DATASET EXCERPTS Start Marker
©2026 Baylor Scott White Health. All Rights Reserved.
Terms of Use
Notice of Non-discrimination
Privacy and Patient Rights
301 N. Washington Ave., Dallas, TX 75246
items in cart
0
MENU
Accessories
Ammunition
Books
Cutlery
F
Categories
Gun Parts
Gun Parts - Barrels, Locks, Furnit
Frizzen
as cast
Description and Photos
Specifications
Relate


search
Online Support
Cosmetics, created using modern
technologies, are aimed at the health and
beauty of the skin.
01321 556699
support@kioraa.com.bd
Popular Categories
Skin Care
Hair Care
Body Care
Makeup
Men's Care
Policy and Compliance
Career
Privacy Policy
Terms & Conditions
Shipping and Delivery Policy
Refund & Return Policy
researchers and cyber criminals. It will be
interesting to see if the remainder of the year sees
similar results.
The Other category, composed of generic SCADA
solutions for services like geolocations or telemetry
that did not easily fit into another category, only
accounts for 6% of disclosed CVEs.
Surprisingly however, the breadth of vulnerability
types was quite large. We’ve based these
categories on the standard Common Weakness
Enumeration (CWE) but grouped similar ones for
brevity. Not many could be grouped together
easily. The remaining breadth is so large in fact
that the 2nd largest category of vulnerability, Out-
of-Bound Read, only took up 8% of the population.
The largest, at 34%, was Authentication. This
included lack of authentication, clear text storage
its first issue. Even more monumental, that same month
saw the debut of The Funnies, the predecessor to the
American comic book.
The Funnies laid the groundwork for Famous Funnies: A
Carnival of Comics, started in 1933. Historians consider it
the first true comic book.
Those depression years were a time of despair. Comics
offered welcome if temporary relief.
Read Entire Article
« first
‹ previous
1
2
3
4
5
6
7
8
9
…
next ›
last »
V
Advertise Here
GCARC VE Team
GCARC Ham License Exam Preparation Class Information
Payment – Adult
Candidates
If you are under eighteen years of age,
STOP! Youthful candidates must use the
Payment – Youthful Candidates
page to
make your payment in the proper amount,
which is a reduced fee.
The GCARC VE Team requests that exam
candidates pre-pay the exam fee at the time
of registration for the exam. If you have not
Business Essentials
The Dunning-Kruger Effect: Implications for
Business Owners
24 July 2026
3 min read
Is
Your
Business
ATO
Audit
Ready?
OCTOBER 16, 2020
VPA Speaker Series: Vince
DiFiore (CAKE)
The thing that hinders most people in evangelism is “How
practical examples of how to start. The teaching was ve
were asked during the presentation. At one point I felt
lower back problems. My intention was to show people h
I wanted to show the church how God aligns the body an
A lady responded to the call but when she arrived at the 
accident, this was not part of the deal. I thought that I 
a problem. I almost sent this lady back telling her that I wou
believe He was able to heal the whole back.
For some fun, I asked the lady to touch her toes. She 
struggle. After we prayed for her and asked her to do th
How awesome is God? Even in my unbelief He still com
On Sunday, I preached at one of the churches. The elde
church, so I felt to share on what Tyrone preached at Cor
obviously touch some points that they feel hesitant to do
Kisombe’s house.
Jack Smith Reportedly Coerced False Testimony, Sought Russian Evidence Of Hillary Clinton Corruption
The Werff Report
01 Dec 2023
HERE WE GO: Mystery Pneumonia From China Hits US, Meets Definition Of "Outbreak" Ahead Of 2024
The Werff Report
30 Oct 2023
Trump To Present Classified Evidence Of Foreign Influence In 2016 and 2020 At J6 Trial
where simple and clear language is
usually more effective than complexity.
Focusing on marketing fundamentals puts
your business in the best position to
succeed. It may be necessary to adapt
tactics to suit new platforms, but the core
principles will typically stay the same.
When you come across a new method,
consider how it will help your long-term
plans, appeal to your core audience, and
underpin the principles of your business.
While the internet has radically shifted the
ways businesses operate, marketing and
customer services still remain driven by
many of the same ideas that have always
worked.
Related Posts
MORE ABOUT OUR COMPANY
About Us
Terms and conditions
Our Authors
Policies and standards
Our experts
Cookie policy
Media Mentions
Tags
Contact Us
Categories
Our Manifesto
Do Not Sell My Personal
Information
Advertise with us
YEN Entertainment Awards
DATASET EXCERPTS End Marker
* **WHAT YOU HAVE TO DO**: Please retype all of the data above, keeping every line and character unchanged.

* **WRITTEN RESPONSE**:
©2026 Baylor Scott White Health. All Rights Reserved.
Terms of Use
Notice of Non-discrimination
Privacy and Patient Rights
301 N. Washington Ave., Dallas, TX 75246
items in cart
0
MENU
Accessories
Ammunition
Books
Cutlery
F
Categories
Gun Parts
Gun Parts - Barrels, Locks, Furnit
Frizzen
as cast
Description and Photos
Specifications
Relate


search
Online Support
Cosmetics, created using modern
technologies, are aimed at the health and
beauty of the skin.
01321 556699
support@kioraa.com.bd
Popular Categories
Skin Care
Hair Care
Body Care
Makeup
Men's Care
Policy and Compliance
Career
Privacy Policy
Terms & Conditions
Shipping and Delivery Policy
Refund & Return Policy
researchers and cyber criminals. It will be
interesting to see if the remainder of the year sees
similar results.
The Other category, composed of generic SCADA
solutions for services like geolocations or telemetry
that did not easily fit into another category, only
accounts for 6% of disclosed CVEs.
Surprisingly however, the breadth of vulnerability
types was quite large. We’ve based these
categories on the standard Common Weakness
Enumeration (CWE) but grouped similar ones for
brevity. Not many could be grouped together
easily. The remaining breadth is so large in fact
that the 2nd largest category of vulnerability, Out-
of-Bound Read, only took up 8% of the population.
The largest, at 34%, was Authentication. This
included lack of authentication, clear text storage
its first issue. Even more monumental, that same month
saw the debut of The Funnies, the predecessor to the
American comic book.
The Funnies laid the groundwork for Famous Funnies: A
Carnival of Comics, started in 1933. Historians consider it
the first true comic book.
Those depression years were a time of despair. Comics
offered welcome if temporary relief.
Read Entire Article
« first
‹ previous
1
2
3
4
5
6
7
8
9
…
next ›
last »
V
Advertise Here
GCARC VE Team
GCARC Ham License Exam Preparation Class Information
Payment – Adult
Candidates
If you are under eighteen years of age,
STOP! Youthful candidates must use the
Payment – Youthful Candidates
page to
make your payment in the proper amount,
which is a reduced fee.
The GCARC VE Team requests that exam
candidates pre-pay the exam fee at the time
of registration for the exam. If you have not
Business Essentials
The Dunning-Kruger Effect: Implications for
Business Owners
24 July 2026
3 min read
Is
Your
Business
ATO
Audit
Ready?
OCTOBER 16, 2020
VPA Speaker Series: Vince
DiFiore (CAKE)
The thing that hinders most people in evangelism is “How
practical examples of how to start. The teaching was ve
were asked during the presentation. At one point I felt
lower back problems. My intention was to show people h
I wanted to show the church how God aligns the body an
A lady responded to the call but when she arrived at the 
accident, this was not part of the deal. I thought that I 
a problem. I almost sent this lady back telling her that I wou
believe He was able to heal the whole back.
For some fun, I asked the lady to touch her toes. She 
struggle. After we prayed for her and asked her to do th
How awesome is God? Even in my unbelief He still com
On Sunday, I preached at one of the churches. The elde
church, so I felt to share on what Tyrone preached at Cor
obviously touch some points that they feel hesitant to do
Kisombe’s house.
Jack Smith Reportedly Coerced False Testimony, Sought Russian Evidence Of Hillary Clinton Corruption
The Werff Report
01 Dec 2023
HERE WE GO: Mystery Pneumonia From China Hits US, Meets Definition Of "Outbreak" Ahead Of 2024
The Werff Report
30 Oct 2023
Trump To Present Classified Evidence Of Foreign Influence In 2016 and 2020 At J6 Trial
where simple and clear language is
usually more effective than complexity.
Focusing on marketing fundamentals puts
your business in the best position to
succeed. It may be necessary to adapt
tactics to suit new platforms, but the core
principles will typically stay the same.
When you come across a new method,
consider how it will help your long-term
plans, appeal to your core audience, and
underpin the principles of your business.
While the internet has radically shifted the
ways businesses operate, marketing and
customer services still remain driven by
many of the same ideas that have always
worked.
Related Posts
MORE ABOUT OUR COMPANY
About Us
Terms and conditions
Our Authors
Policies and standards
Our experts
Cookie policy
Media Mentions
Tags
Contact Us
Categories
Our Manifesto
Do Not Sell My Personal
Information
Advertise with us
YEN Entertainment Awards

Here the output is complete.